--- START ---

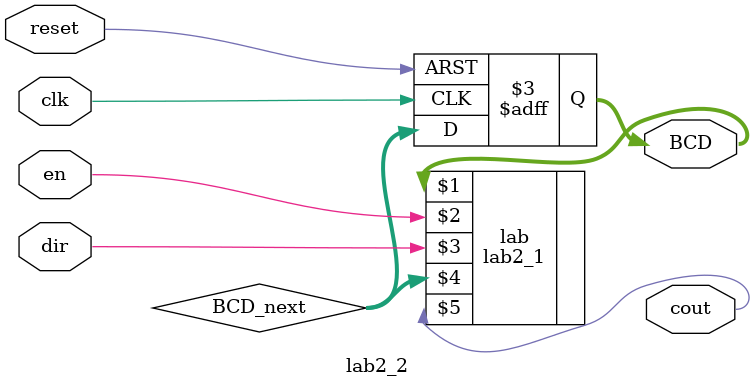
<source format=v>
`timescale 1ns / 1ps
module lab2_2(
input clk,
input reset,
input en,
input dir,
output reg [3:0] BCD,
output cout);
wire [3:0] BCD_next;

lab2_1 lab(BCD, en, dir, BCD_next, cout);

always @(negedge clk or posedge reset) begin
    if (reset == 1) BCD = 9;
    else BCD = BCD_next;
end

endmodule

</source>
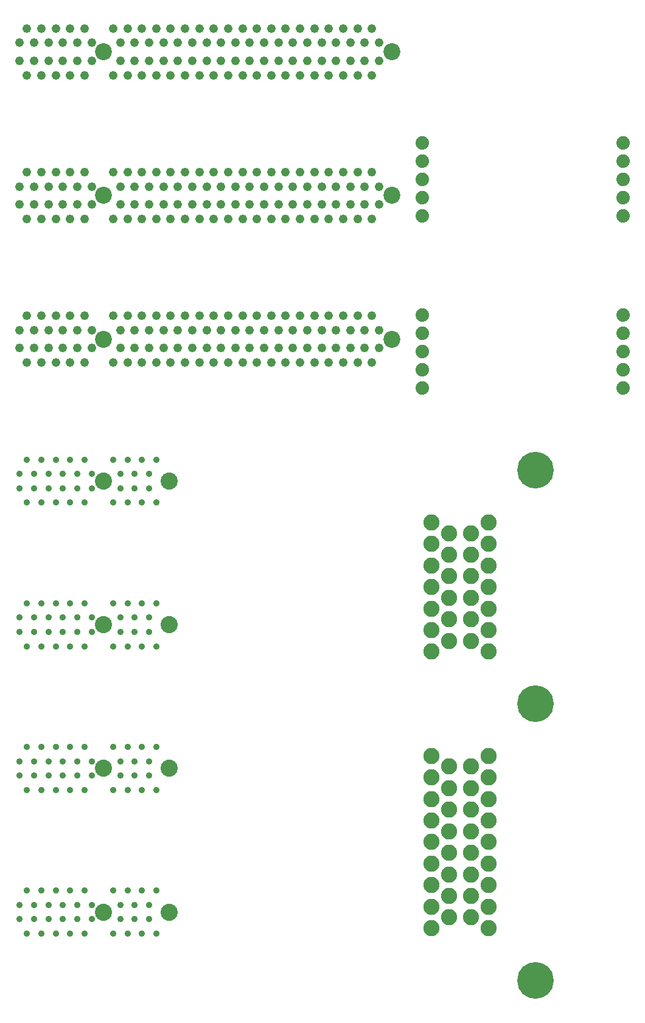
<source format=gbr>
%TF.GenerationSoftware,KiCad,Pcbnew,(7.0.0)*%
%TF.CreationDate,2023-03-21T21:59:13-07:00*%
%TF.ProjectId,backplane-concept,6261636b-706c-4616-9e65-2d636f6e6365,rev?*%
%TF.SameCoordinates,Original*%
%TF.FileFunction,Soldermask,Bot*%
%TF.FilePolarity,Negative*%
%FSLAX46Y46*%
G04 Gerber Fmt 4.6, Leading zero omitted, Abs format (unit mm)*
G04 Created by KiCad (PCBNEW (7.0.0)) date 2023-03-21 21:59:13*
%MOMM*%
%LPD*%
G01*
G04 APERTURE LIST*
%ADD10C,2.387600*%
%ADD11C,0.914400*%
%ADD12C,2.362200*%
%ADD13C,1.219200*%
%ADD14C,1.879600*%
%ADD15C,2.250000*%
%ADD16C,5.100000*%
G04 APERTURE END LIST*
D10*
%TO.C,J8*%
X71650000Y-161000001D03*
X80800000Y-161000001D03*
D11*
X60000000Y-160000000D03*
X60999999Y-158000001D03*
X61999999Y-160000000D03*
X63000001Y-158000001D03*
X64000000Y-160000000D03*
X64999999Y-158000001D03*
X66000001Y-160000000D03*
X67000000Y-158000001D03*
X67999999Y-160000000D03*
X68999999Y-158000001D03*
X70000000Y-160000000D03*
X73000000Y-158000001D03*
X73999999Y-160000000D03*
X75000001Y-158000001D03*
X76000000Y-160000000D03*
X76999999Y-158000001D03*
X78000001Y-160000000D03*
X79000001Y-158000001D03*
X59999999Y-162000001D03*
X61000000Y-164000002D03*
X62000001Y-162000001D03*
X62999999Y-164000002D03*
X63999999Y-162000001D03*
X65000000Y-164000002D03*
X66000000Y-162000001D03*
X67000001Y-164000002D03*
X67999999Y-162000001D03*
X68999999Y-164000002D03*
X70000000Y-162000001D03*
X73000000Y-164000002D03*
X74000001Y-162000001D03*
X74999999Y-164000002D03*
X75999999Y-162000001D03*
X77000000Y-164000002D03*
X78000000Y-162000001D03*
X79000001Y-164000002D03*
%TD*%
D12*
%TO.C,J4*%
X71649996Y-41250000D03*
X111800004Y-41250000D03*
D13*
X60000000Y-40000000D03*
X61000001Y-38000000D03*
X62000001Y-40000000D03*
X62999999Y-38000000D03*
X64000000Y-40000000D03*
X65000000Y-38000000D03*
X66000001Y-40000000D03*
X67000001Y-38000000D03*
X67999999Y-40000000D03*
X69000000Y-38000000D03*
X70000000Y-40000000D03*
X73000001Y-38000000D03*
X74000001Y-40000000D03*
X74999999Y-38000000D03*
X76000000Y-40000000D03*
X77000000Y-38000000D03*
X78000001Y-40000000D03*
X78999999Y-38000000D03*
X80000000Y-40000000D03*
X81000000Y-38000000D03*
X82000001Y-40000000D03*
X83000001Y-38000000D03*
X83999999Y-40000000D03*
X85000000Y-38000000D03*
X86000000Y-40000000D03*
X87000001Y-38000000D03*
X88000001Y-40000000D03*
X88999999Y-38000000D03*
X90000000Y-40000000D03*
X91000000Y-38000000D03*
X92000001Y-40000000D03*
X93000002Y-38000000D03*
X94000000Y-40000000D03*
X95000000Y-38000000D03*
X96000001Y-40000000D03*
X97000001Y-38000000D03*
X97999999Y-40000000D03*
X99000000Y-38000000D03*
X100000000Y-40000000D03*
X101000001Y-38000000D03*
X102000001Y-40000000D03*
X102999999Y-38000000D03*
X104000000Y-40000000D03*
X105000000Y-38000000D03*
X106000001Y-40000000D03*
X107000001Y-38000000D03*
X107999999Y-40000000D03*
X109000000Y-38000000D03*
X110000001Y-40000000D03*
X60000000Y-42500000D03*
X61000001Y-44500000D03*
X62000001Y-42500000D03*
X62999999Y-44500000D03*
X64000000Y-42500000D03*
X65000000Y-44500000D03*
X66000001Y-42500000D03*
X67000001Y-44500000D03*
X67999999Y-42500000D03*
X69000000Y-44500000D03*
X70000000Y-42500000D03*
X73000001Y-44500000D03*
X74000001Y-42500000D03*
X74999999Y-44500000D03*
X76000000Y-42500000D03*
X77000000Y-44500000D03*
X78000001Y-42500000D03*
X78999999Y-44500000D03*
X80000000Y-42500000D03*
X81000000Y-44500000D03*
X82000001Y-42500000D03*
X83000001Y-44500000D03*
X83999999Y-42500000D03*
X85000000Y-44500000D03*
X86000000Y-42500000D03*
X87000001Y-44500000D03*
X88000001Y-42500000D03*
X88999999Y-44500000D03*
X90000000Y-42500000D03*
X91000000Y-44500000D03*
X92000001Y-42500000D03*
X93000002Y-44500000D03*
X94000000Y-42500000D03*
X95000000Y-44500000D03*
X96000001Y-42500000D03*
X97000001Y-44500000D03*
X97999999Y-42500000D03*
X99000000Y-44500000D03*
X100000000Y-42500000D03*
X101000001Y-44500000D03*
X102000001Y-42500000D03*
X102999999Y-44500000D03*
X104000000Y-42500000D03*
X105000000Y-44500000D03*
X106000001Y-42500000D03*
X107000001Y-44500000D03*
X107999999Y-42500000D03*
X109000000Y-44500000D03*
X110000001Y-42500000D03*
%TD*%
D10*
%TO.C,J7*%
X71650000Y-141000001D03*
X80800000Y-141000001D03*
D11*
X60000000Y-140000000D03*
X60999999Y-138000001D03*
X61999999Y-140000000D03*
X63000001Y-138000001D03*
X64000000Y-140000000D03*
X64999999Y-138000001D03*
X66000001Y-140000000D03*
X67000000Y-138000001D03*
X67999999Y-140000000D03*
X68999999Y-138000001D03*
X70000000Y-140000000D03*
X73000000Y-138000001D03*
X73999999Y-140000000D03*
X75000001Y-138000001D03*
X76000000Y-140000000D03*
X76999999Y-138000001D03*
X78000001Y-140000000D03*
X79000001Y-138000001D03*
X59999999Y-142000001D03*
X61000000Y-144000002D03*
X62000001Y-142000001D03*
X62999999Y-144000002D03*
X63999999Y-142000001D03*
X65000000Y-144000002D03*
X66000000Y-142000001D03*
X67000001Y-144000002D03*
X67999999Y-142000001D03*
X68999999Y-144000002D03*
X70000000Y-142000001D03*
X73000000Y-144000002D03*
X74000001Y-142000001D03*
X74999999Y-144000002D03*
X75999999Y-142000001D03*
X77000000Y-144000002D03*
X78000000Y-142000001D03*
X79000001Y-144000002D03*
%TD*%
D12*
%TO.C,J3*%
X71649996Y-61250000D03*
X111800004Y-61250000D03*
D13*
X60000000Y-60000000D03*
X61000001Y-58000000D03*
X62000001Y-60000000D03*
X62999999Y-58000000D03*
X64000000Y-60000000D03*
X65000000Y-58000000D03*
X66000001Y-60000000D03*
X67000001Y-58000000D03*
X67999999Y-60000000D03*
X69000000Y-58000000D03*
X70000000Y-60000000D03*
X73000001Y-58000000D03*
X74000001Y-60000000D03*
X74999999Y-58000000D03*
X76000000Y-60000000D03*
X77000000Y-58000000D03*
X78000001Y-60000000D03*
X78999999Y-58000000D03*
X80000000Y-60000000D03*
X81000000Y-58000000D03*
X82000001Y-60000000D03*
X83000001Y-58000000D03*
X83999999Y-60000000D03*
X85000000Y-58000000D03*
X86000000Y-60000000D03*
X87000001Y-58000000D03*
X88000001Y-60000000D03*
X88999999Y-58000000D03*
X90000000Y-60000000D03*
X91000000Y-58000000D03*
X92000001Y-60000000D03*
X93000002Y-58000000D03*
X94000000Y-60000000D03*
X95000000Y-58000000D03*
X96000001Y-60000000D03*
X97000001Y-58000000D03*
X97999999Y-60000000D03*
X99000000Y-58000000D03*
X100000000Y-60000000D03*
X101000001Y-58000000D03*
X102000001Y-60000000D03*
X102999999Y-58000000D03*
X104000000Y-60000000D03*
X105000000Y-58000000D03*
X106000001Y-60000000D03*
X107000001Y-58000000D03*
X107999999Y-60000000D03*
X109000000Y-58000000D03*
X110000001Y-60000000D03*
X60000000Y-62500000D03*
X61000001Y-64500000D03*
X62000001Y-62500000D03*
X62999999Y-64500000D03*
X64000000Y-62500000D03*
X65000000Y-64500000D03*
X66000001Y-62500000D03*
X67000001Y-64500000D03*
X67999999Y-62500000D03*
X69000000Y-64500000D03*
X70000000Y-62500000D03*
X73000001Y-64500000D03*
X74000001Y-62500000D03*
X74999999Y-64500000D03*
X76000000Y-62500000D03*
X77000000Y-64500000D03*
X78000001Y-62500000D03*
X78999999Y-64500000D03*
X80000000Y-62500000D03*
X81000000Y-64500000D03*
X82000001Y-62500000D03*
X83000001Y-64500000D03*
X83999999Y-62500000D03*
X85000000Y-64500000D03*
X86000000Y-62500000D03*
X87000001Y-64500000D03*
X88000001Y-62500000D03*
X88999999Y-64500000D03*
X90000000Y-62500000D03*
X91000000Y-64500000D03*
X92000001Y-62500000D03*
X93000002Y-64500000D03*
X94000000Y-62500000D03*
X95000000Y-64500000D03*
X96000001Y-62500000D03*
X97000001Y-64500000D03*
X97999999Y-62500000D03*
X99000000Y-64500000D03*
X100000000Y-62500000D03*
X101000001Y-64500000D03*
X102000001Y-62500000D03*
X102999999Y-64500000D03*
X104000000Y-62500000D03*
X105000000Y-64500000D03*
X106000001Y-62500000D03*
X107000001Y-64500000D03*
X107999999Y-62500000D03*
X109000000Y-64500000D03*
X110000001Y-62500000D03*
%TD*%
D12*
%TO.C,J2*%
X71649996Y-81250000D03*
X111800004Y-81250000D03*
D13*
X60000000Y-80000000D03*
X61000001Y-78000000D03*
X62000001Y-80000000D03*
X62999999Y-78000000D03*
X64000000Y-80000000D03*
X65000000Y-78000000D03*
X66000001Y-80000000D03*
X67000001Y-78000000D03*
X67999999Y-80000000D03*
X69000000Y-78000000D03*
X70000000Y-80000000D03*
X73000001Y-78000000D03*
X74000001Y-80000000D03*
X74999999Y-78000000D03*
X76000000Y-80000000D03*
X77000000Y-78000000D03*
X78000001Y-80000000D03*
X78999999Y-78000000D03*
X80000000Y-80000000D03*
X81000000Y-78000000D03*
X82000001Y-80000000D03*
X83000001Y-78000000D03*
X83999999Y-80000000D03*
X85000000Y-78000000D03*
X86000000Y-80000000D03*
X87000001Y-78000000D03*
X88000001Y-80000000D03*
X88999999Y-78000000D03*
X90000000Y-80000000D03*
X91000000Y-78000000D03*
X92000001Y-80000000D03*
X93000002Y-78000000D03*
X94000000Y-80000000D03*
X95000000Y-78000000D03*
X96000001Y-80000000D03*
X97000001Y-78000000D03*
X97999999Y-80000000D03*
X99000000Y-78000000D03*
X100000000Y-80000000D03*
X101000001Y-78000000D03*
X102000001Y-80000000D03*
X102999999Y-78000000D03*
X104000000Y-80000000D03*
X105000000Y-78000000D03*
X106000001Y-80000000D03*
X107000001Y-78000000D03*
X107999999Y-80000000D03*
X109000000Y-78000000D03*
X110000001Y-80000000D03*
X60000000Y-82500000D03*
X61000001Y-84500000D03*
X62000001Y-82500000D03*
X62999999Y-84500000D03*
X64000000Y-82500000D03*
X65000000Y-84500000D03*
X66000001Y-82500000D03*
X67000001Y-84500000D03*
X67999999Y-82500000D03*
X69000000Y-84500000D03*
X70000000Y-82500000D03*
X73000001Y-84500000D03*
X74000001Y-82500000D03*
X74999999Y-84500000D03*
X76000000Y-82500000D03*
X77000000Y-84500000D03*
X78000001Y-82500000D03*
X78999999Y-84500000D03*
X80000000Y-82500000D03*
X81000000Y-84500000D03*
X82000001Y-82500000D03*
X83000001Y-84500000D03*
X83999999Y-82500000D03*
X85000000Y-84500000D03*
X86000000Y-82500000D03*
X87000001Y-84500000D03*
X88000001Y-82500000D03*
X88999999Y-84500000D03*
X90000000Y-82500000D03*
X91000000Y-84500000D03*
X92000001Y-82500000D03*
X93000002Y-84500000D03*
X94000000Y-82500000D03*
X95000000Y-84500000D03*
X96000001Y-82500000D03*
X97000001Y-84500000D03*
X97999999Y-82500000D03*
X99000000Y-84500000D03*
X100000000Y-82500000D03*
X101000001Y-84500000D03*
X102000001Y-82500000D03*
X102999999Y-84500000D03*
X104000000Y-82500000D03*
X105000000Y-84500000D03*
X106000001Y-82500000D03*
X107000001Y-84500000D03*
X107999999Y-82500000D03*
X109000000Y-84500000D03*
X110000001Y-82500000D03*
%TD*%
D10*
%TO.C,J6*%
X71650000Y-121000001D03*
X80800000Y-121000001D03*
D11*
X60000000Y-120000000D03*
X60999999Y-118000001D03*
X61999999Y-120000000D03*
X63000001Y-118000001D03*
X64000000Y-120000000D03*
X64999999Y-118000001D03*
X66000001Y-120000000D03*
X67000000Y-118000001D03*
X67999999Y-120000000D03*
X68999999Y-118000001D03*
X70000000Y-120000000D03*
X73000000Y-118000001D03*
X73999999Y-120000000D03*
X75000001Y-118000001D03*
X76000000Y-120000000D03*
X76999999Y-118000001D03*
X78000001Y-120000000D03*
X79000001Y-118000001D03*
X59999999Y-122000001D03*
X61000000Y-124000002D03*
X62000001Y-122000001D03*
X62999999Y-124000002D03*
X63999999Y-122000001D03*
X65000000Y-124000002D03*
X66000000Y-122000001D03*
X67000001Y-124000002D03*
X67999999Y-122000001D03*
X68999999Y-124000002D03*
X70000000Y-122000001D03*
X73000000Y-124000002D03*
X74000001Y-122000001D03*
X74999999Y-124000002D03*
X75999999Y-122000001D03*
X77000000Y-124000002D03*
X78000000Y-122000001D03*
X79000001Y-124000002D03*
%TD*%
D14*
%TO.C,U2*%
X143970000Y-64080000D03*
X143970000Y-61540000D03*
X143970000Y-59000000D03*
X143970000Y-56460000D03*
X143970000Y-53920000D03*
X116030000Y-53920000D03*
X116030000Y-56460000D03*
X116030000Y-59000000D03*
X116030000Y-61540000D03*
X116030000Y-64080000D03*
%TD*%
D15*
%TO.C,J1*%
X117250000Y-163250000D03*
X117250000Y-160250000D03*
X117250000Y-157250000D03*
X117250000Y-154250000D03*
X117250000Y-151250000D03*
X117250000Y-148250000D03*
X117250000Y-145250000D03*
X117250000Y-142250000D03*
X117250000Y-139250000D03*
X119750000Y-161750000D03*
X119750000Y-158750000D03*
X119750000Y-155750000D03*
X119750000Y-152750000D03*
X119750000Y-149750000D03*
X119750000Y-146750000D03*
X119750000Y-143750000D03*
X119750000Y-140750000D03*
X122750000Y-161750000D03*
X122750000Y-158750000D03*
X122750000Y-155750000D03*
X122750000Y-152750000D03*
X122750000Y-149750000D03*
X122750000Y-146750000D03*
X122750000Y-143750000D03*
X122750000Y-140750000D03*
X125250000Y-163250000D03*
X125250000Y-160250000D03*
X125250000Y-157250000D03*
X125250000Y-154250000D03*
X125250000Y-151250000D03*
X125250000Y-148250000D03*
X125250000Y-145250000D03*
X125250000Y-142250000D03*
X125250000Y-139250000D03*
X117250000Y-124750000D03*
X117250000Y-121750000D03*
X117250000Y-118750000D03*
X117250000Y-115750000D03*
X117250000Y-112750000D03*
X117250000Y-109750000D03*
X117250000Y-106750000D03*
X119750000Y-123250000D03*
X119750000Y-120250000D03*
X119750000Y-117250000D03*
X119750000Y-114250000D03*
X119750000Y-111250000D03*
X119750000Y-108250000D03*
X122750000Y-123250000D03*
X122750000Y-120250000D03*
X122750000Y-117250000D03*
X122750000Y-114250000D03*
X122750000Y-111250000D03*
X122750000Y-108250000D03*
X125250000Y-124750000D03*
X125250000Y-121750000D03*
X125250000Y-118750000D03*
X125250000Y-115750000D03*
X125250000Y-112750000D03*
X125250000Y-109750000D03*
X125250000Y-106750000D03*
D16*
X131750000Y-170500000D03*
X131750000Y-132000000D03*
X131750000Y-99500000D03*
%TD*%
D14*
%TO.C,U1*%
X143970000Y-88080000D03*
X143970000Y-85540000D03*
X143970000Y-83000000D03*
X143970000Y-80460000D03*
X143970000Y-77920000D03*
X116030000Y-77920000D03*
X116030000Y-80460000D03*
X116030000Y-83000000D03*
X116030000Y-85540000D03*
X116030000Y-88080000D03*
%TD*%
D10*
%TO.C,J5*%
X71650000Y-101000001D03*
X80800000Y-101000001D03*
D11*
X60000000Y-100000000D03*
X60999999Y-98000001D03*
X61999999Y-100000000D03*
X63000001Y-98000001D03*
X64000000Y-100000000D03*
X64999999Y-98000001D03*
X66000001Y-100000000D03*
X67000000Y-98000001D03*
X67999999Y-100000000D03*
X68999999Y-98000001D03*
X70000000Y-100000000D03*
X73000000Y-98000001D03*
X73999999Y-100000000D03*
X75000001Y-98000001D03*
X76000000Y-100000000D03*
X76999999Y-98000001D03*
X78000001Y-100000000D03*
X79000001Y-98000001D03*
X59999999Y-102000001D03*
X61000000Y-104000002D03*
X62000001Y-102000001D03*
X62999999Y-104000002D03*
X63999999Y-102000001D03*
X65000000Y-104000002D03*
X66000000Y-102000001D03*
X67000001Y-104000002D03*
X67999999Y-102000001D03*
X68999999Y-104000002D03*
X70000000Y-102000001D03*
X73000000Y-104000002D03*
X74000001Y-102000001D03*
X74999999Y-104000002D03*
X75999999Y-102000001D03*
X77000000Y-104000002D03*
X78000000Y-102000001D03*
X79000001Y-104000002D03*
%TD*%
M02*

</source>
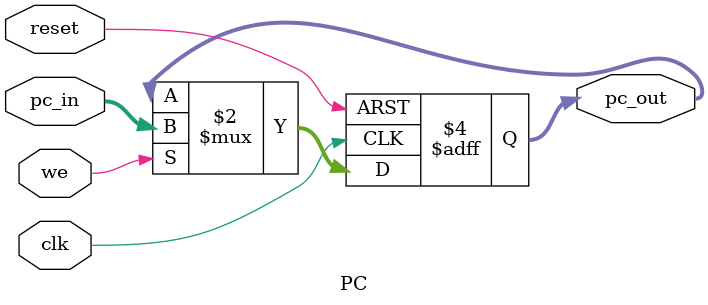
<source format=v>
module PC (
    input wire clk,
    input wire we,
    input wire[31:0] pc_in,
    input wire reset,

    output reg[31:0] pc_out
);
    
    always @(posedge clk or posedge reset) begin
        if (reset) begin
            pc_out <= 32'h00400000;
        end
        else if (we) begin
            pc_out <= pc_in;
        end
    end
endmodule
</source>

--- END ---

> **What the task requires**
From the entries above, write out only the lines starting at the line that holds "X88999999Y-78000000D03*" and ending at the line that holds "X106000001Y-82500000D03*", keeping both and matching them exactly.

> **Solution**
X88999999Y-78000000D03*
X90000000Y-80000000D03*
X91000000Y-78000000D03*
X92000001Y-80000000D03*
X93000002Y-78000000D03*
X94000000Y-80000000D03*
X95000000Y-78000000D03*
X96000001Y-80000000D03*
X97000001Y-78000000D03*
X97999999Y-80000000D03*
X99000000Y-78000000D03*
X100000000Y-80000000D03*
X101000001Y-78000000D03*
X102000001Y-80000000D03*
X102999999Y-78000000D03*
X104000000Y-80000000D03*
X105000000Y-78000000D03*
X106000001Y-80000000D03*
X107000001Y-78000000D03*
X107999999Y-80000000D03*
X109000000Y-78000000D03*
X110000001Y-80000000D03*
X60000000Y-82500000D03*
X61000001Y-84500000D03*
X62000001Y-82500000D03*
X62999999Y-84500000D03*
X64000000Y-82500000D03*
X65000000Y-84500000D03*
X66000001Y-82500000D03*
X67000001Y-84500000D03*
X67999999Y-82500000D03*
X69000000Y-84500000D03*
X70000000Y-82500000D03*
X73000001Y-84500000D03*
X74000001Y-82500000D03*
X74999999Y-84500000D03*
X76000000Y-82500000D03*
X77000000Y-84500000D03*
X78000001Y-82500000D03*
X78999999Y-84500000D03*
X80000000Y-82500000D03*
X81000000Y-84500000D03*
X82000001Y-82500000D03*
X83000001Y-84500000D03*
X83999999Y-82500000D03*
X85000000Y-84500000D03*
X86000000Y-82500000D03*
X87000001Y-84500000D03*
X88000001Y-82500000D03*
X88999999Y-84500000D03*
X90000000Y-82500000D03*
X91000000Y-84500000D03*
X92000001Y-82500000D03*
X93000002Y-84500000D03*
X94000000Y-82500000D03*
X95000000Y-84500000D03*
X96000001Y-82500000D03*
X97000001Y-84500000D03*
X97999999Y-82500000D03*
X99000000Y-84500000D03*
X100000000Y-82500000D03*
X101000001Y-84500000D03*
X102000001Y-82500000D03*
X102999999Y-84500000D03*
X104000000Y-82500000D03*
X105000000Y-84500000D03*
X106000001Y-82500000D03*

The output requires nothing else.